I remain a long time fan of Holst's _First Choral Symphony_, especially the movement which sets Keats' poem "Ode on a Grecian Urn". Along with Finzi's setting of Wordsworth's "Intimations of Immortality", the Holst _Choral Symphony_ ranks high as a favorite English choral work. Recommended for when you need a break from _The Planets_.


----------



## BRHiler (May 3, 2014)

I love The Planets. Always have and always will. It's one of the first pieces I grab when I get a new piece of stereo equipment!

Elgars ghost nailed it though. His music is maddeningly uneven.

There is one piece however, that is compositionally perfect (at least IMO), and that's _Hammersmith, Prelude and Scherzo_. I spent months analyzing that piece in college, and there is not one extra note needed than what is written, and if a note were plucked out it would diminish the overall result. Of course, as a wind guy, I prefer the original military band version, but the orchestral version is decent too.

And while I'm on the military band bandwagon, there's also his_ First Suite in Eb._ All three movements melodies are based on the first three notes in the _Chaconne_ (Eb, F, C ascending). While his Second Suite is more "catchy", I'll take the First Suite any day.


----------



## Marschallin Blair (Jan 23, 2014)

deprofundis said:


> Some think this composer overated, if it's overated it's for a pretty good reason _the planet's _is powerfull ,mighty,majestic and mystical may i says pure magic.
> 
> *I Wonder if Holst made other gem of this kind???*
> 
> ...


---
I always thought the most hammering "Mars Bringer of War" was the Levine/CSO-- whose brass just completely drowns out the organ; in the best possible way, of course.


----------



## BRHiler (May 3, 2014)

Marschallin Blair said:


> ---
> I always thought the most hammering "Mars Bringer of War" was the Levine/CSO-- whose brass just completely drowns out the organ; in the best possible way, of course.

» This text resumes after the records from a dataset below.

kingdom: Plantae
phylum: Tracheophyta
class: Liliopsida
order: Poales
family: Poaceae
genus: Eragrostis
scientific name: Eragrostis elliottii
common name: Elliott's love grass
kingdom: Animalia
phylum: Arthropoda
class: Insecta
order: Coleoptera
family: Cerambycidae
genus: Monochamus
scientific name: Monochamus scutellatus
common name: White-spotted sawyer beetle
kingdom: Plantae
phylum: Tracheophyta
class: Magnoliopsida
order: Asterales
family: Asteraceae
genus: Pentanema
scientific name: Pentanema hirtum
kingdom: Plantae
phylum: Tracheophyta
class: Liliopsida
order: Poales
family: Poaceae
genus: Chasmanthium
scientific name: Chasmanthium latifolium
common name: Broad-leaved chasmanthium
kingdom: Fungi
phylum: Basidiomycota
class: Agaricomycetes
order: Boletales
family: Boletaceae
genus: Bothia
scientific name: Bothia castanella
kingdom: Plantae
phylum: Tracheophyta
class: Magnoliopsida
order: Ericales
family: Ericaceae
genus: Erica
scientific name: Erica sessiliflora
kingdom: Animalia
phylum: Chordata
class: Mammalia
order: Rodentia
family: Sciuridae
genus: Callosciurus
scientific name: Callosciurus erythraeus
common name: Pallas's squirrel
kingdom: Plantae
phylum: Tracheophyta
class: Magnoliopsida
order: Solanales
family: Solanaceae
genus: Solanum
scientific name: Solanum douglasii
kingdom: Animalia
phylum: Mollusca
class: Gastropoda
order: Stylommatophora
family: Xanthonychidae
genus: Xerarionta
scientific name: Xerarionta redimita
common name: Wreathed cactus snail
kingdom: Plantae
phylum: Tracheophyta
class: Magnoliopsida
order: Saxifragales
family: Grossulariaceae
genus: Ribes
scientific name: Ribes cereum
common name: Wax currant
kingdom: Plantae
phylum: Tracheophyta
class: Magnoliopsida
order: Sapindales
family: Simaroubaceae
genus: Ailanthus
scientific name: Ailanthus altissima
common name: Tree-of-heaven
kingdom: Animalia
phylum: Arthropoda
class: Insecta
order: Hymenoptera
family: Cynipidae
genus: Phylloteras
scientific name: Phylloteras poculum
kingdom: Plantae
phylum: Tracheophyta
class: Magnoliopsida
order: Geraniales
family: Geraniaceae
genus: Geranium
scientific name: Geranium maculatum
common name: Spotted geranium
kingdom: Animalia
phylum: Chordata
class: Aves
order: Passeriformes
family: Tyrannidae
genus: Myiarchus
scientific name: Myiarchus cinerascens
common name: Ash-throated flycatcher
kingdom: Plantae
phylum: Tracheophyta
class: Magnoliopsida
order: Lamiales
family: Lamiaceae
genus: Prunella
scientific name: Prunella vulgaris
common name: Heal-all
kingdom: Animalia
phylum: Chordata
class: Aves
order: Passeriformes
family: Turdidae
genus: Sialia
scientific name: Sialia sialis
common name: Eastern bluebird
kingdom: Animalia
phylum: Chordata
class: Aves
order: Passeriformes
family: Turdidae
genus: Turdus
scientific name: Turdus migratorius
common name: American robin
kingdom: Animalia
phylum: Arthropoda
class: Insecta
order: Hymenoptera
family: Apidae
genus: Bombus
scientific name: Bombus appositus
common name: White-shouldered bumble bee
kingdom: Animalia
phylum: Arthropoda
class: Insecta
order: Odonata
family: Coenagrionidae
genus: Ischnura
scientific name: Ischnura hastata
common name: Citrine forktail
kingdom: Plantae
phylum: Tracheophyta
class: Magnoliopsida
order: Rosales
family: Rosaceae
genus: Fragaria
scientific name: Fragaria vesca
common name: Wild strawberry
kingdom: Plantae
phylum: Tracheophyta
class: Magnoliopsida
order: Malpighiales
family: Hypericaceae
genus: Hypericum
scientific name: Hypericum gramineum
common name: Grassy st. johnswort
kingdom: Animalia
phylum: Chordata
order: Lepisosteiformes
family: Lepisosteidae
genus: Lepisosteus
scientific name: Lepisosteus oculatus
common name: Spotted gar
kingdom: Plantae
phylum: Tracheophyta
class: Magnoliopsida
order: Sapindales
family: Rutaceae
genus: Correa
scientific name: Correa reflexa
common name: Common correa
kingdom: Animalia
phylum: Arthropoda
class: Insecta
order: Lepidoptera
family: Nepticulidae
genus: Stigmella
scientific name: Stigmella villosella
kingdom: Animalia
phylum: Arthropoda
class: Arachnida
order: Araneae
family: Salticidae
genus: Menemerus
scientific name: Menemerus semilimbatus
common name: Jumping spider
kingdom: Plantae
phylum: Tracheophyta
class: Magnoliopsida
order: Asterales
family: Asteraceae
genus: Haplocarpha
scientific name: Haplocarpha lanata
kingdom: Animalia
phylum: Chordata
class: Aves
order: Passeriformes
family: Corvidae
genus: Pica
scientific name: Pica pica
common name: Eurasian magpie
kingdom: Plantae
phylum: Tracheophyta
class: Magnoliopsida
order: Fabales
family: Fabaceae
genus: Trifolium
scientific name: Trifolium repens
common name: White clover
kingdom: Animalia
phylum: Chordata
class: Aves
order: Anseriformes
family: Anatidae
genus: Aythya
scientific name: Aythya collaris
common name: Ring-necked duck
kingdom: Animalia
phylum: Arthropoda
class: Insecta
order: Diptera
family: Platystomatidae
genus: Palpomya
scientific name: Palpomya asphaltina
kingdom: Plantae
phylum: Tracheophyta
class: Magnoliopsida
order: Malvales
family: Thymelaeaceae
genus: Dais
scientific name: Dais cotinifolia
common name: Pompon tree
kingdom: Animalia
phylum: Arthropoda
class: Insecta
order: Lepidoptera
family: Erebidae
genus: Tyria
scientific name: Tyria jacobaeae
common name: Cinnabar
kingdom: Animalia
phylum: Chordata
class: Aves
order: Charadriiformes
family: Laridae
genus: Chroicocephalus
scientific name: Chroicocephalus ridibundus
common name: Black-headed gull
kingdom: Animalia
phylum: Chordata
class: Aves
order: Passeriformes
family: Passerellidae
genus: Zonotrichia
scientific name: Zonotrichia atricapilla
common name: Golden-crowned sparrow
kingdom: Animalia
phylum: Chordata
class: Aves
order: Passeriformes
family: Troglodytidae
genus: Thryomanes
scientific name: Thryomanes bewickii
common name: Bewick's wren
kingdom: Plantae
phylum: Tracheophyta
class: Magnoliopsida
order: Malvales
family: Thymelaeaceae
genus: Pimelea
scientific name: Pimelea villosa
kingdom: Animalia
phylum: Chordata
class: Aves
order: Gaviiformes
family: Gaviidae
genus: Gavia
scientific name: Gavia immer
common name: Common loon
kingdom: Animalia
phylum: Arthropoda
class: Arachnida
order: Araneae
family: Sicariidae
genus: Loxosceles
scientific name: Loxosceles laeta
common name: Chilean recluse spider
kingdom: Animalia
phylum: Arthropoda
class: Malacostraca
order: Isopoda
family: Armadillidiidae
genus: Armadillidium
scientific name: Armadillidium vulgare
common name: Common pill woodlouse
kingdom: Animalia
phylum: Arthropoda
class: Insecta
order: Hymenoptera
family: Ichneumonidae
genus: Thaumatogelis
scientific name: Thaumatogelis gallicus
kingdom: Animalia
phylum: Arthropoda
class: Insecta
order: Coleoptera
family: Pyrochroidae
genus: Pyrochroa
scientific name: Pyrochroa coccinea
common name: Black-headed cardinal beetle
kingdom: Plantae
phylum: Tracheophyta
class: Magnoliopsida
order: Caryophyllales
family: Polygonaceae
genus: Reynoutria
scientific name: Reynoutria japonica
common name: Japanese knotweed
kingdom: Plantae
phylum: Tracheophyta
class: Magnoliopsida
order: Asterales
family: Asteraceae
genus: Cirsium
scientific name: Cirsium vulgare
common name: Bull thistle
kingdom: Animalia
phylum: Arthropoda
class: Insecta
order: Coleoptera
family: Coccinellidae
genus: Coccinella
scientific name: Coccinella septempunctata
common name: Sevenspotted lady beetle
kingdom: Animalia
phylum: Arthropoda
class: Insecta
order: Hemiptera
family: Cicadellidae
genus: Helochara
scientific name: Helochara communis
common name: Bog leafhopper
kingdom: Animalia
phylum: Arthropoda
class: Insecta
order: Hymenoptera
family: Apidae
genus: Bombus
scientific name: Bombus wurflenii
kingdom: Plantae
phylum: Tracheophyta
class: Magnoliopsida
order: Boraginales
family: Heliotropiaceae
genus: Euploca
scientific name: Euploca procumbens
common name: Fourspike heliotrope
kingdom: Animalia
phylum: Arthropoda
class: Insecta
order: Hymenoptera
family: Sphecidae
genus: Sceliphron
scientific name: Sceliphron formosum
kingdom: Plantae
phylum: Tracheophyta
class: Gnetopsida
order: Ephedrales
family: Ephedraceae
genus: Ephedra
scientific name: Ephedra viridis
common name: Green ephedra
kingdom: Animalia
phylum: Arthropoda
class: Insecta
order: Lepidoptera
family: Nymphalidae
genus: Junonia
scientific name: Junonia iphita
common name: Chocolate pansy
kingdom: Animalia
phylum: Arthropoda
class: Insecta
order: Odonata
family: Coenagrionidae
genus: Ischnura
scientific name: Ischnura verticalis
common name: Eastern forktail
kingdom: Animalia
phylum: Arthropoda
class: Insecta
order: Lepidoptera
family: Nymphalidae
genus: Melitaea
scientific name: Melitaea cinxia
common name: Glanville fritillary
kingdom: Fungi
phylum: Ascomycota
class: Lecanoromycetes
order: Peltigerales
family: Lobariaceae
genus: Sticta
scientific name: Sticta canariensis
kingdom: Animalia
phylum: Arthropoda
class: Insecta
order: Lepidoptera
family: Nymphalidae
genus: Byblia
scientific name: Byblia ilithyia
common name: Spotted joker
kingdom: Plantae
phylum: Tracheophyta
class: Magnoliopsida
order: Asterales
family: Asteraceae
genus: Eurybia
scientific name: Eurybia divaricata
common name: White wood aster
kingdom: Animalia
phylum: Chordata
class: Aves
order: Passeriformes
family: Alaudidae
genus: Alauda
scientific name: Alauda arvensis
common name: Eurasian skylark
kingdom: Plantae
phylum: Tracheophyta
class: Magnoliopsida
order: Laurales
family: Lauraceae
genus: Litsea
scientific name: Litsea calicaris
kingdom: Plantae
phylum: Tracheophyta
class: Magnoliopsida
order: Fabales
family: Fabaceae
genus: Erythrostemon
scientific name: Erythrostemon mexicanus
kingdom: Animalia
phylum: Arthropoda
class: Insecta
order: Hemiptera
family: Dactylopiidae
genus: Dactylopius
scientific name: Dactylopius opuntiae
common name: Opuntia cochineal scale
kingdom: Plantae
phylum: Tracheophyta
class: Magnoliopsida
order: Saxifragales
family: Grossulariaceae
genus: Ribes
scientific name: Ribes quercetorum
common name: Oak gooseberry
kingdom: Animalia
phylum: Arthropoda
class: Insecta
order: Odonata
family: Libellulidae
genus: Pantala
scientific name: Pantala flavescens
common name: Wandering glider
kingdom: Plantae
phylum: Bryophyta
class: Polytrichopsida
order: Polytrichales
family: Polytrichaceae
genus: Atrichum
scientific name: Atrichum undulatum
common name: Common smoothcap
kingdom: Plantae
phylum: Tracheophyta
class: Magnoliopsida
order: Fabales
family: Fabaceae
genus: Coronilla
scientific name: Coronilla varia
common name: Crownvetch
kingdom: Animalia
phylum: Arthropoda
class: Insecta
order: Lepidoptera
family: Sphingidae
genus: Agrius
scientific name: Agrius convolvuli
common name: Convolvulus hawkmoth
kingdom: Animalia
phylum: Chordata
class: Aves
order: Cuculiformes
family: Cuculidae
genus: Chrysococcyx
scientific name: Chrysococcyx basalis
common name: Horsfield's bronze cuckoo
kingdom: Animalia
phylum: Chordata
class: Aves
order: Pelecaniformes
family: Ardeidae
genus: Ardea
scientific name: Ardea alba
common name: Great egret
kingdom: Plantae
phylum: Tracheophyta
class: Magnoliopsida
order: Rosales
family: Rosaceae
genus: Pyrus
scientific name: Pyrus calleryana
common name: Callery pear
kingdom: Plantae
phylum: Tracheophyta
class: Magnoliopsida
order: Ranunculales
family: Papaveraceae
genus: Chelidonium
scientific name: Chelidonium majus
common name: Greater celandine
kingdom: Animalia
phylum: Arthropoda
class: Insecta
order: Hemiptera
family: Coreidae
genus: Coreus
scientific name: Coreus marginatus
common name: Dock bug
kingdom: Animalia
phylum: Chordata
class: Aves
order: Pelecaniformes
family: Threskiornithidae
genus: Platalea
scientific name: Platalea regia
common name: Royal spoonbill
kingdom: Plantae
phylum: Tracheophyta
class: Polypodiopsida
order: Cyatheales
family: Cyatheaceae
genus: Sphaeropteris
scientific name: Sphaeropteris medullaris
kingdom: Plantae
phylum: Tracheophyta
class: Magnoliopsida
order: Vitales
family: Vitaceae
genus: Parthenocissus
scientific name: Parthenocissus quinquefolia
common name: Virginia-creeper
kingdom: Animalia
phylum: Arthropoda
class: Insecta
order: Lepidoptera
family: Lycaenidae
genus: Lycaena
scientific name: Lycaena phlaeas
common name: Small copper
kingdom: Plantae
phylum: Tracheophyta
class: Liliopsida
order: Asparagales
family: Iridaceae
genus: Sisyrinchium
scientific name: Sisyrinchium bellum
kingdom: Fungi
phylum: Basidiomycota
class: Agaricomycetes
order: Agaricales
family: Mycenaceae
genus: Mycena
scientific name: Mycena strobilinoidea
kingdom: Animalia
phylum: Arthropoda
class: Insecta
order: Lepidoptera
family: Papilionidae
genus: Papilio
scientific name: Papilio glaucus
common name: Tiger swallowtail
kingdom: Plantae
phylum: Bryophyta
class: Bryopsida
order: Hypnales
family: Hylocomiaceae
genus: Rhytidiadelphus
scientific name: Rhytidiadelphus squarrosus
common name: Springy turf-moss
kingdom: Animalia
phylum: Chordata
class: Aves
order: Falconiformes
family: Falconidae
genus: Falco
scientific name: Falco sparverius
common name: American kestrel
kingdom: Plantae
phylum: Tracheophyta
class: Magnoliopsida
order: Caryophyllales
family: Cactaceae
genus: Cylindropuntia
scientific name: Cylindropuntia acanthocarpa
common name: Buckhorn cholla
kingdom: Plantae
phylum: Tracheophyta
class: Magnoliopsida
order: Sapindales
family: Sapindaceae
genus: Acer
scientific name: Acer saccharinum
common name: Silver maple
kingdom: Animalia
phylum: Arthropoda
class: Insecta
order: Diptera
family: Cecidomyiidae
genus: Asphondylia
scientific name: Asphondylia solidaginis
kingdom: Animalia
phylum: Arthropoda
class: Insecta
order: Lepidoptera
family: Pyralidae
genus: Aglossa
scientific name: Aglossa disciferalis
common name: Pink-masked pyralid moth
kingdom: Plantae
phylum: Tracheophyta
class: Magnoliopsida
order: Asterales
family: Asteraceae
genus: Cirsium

I'll have to check out this recording, but I have yet to find one that is as good as Dutoit with the Monteral Symphony. It's the only recording I have where my stereo rumbles in Saturn when the Organ hits the low C. I've also gotta have a hefty rubato at the end of Mars with each quarter note phrase ending lasting seemingly forever!


----------



## Woodduck (Mar 17, 2014)

With so many of his works so little known, Holst can hardly be overrated.

Two beautiful, powerful works: _The Cloud Messenger_, for contralto, chorus and orchestra (fine performance under Hickox on Chandos, coupled with _The Hymn of Jesus_); and the chamber Opera _Savitri_ (with the always superb Janet Baker under Imogen Holst on Decca). Both works show Holst's fascination with India and Hinduism.


----------



## Marschallin Blair (Jan 23, 2014)

BRHiler said:


> I'll have to check out this recording, but I have yet to find one that is as good as Dutoit with the Monteral Symphony. It's the only recording I have where my stereo rumbles in Saturn when the Organ hits the low C. I've also gotta have a hefty rubato at the end of Mars with each quarter note phrase ending lasting seemingly forever!


Uncanny you bring up the Dutoit Mars Bringer of War; because it was my battle standard before hearing the Levine. Ha. Ha. Ha. Ha. . . I know what you mean about the prominence of that organ on the Dutoit.


----------



## Marschallin Blair (Jan 23, 2014)

Woodduck said:


> With so many of his works so little known, Holst can hardly be overrated.
> 
> Two beautiful, powerful works: _The Cloud Messenger_, for contralto, chorus and orchestra (fine performance under Hickox on Chandos, coupled with _The Hymn of Jesus_); and the chamber Opera _Savitri_ (with the always superb Janet Baker under Imogen Holst on Decca). Both works show Holst's fascination with India and Hinduism.


--
I have all three; but only got the Baker_ Savitri_ in the last month-- which I absolutely love for its exoticism.


----------



## BRHiler (May 3, 2014)

Marschallin,

I found the Levine recording at a Barnes and Noble last weekend, and holy cow!!!!!!!!!!!!!!!!!!!!!!!!!!!!! That Mars is freaking awesome!!!!!!!!!!!!!

Still like Dutoit's Saturn better. I'm divided on Jupiter though 

Thanks for the recommendation!!1


----------